Reproduce word for word every line from the start of the entries through the line that contains "requiera para el ejercicio de sus f", including that line.

(Beginning of Provided material)

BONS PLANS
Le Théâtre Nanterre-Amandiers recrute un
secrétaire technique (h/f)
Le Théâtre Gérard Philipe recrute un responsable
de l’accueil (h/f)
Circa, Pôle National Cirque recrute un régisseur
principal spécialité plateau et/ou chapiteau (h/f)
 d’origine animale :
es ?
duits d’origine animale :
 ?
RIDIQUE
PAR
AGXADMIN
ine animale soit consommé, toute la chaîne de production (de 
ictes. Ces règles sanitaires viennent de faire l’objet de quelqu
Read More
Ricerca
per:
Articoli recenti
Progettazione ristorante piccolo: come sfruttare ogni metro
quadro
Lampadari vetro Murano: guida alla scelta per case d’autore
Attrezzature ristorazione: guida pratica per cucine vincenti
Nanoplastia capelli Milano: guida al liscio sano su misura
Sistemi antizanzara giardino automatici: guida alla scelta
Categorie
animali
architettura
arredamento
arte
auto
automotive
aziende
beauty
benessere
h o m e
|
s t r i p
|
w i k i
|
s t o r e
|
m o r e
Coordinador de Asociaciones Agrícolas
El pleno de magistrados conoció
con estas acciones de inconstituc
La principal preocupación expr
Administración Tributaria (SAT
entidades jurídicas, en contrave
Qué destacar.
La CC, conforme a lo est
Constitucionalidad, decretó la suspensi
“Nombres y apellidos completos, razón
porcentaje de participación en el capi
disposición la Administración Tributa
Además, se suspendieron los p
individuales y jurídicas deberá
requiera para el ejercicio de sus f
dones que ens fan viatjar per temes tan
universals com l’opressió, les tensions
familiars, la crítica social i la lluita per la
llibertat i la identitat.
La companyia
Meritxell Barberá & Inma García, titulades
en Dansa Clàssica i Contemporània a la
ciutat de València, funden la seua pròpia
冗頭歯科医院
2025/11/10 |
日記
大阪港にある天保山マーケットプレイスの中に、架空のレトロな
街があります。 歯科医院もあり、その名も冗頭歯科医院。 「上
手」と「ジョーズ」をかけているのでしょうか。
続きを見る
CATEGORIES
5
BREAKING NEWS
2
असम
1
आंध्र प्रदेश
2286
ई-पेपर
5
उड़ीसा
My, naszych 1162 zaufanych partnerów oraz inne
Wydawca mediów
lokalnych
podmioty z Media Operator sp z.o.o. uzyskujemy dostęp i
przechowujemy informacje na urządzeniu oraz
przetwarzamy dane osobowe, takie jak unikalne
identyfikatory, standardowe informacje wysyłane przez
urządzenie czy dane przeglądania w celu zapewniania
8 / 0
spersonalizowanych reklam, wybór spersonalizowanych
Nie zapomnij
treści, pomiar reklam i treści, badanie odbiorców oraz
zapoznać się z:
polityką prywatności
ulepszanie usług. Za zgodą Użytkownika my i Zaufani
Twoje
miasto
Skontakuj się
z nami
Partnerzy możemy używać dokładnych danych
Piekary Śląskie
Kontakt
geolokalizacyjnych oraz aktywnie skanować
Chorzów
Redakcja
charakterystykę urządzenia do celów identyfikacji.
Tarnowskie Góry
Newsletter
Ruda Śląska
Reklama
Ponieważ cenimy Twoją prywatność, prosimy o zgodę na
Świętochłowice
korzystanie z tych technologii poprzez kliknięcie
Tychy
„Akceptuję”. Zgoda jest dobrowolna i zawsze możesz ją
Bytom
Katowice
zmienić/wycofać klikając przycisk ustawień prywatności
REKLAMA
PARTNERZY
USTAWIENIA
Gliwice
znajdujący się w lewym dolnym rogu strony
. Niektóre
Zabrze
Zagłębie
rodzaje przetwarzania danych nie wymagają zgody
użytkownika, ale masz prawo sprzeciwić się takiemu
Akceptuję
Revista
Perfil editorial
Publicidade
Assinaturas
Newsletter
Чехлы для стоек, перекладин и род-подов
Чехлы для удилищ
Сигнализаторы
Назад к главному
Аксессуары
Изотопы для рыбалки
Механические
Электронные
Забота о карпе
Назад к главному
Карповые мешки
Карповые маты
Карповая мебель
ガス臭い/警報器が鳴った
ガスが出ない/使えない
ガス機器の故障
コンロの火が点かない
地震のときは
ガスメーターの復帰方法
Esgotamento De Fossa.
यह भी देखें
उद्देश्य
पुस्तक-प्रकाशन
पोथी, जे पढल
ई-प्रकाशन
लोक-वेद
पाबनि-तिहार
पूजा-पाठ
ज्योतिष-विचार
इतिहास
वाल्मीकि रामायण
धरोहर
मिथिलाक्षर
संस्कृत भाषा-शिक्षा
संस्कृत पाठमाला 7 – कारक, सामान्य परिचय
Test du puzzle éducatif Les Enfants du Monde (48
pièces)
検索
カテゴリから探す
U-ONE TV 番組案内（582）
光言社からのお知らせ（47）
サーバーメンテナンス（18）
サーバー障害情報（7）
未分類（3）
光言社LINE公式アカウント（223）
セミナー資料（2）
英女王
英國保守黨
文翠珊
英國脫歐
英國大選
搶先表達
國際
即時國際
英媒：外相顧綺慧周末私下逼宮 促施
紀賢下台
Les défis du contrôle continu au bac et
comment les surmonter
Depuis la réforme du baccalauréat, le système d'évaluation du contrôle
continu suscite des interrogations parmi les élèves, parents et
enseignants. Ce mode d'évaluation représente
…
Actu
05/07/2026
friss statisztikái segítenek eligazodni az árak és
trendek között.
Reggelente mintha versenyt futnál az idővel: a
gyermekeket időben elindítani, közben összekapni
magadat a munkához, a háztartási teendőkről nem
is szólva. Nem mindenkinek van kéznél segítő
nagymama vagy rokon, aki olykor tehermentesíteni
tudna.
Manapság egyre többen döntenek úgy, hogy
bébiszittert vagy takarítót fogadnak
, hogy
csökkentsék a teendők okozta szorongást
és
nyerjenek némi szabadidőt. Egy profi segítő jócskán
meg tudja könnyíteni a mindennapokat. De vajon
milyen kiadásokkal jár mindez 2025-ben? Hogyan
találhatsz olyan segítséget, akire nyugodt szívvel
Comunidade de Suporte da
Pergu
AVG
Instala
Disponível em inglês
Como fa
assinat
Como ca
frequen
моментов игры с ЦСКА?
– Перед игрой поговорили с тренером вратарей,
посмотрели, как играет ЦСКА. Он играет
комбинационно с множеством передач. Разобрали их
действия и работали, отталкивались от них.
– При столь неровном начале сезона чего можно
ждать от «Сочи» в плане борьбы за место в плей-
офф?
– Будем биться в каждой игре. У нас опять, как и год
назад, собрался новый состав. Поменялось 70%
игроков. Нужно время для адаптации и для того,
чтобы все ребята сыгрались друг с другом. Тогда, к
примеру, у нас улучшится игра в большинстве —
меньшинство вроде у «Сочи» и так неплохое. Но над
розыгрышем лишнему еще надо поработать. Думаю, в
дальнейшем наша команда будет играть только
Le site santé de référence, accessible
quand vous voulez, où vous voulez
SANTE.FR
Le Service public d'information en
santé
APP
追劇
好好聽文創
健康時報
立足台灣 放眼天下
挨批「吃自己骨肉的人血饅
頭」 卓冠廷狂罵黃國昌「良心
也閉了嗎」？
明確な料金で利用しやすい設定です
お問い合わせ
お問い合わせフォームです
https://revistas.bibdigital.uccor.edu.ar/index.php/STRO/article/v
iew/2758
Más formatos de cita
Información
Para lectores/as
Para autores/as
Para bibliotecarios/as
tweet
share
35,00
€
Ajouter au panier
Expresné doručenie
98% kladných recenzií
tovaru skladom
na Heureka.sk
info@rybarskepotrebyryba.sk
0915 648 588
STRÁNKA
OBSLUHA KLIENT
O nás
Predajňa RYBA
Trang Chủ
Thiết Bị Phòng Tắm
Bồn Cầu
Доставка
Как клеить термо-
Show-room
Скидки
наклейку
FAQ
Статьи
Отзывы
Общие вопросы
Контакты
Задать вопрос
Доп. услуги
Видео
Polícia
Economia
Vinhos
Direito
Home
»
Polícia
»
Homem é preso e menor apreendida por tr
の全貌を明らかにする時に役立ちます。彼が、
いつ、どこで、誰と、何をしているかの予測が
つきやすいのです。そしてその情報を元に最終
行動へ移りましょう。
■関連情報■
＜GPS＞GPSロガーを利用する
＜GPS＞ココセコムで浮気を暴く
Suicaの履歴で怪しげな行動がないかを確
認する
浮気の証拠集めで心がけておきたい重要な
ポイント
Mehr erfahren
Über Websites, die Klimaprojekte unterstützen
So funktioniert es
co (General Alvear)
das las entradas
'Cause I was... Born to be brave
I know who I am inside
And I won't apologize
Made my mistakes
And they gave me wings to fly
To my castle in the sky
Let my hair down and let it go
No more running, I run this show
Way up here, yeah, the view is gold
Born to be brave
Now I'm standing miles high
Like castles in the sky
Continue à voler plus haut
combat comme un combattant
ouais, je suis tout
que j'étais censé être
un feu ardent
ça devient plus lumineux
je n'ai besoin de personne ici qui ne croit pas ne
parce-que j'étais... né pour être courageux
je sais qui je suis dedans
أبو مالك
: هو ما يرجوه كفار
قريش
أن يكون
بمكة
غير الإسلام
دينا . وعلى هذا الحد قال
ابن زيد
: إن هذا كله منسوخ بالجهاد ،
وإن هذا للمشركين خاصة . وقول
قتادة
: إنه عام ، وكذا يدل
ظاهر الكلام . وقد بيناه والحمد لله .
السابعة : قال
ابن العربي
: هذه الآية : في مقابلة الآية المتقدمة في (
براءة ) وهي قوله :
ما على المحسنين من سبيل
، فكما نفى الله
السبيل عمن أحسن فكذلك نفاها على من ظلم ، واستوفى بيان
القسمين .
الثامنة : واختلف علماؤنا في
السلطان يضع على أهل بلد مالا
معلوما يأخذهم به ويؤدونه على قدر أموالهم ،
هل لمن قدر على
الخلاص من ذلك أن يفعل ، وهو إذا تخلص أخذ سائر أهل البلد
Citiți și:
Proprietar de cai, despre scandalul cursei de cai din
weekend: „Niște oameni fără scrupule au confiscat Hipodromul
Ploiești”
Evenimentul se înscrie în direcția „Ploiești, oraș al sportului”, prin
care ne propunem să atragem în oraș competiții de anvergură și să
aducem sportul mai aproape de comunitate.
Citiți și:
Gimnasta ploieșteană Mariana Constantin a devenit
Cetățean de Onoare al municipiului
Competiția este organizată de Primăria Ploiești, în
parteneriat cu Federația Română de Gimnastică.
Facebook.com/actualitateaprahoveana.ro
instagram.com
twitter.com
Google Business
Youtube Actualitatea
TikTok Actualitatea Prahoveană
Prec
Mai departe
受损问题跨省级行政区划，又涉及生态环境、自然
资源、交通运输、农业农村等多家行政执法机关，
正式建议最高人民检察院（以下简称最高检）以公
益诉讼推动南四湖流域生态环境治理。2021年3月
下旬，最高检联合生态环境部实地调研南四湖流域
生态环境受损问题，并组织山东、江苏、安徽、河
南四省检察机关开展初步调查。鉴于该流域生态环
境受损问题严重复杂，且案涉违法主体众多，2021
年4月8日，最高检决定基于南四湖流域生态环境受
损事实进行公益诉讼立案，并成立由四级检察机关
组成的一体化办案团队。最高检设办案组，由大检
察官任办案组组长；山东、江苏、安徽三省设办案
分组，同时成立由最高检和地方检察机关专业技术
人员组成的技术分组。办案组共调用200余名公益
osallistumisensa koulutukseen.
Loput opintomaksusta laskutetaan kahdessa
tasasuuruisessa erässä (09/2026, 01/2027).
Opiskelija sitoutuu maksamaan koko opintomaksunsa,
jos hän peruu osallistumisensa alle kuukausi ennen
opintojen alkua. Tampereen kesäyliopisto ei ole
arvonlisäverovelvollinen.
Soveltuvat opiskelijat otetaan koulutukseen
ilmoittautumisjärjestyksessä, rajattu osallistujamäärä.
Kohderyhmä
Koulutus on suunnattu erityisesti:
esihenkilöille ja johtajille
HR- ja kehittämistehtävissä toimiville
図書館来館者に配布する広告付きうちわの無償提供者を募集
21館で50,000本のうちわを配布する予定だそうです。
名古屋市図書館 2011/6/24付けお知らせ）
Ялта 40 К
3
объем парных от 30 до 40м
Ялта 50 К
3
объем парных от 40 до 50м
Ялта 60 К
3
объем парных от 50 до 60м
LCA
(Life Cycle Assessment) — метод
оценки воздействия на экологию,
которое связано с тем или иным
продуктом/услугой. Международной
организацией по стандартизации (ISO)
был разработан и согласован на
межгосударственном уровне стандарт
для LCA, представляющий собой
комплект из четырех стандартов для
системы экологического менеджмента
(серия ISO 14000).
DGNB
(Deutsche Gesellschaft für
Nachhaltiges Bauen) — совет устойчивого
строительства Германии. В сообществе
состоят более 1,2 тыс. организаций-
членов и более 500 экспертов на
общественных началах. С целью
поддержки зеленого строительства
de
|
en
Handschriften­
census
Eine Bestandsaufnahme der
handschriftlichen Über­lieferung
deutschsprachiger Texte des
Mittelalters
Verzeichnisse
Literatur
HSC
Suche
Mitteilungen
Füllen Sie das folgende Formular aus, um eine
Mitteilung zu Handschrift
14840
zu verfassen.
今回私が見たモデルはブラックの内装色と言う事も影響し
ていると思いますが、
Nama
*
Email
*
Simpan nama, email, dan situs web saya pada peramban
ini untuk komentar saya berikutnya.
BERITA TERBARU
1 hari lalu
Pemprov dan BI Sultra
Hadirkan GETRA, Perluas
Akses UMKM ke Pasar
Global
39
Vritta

(End of Provided material)

— Task result —
BONS PLANS
Le Théâtre Nanterre-Amandiers recrute un
secrétaire technique (h/f)
Le Théâtre Gérard Philipe recrute un responsable
de l’accueil (h/f)
Circa, Pôle National Cirque recrute un régisseur
principal spécialité plateau et/ou chapiteau (h/f)
 d’origine animale :
es ?
duits d’origine animale :
 ?
RIDIQUE
PAR
AGXADMIN
ine animale soit consommé, toute la chaîne de production (de 
ictes. Ces règles sanitaires viennent de faire l’objet de quelqu
Read More
Ricerca
per:
Articoli recenti
Progettazione ristorante piccolo: come sfruttare ogni metro
quadro
Lampadari vetro Murano: guida alla scelta per case d’autore
Attrezzature ristorazione: guida pratica per cucine vincenti
Nanoplastia capelli Milano: guida al liscio sano su misura
Sistemi antizanzara giardino automatici: guida alla scelta
Categorie
animali
architettura
arredamento
arte
auto
automotive
aziende
beauty
benessere
h o m e
|
s t r i p
|
w i k i
|
s t o r e
|
m o r e
Coordinador de Asociaciones Agrícolas
El pleno de magistrados conoció
con estas acciones de inconstituc
La principal preocupación expr
Administración Tributaria (SAT
entidades jurídicas, en contrave
Qué destacar.
La CC, conforme a lo est
Constitucionalidad, decretó la suspensi
“Nombres y apellidos completos, razón
porcentaje de participación en el capi
disposición la Administración Tributa
Además, se suspendieron los p
individuales y jurídicas deberá
requiera para el ejercicio de sus f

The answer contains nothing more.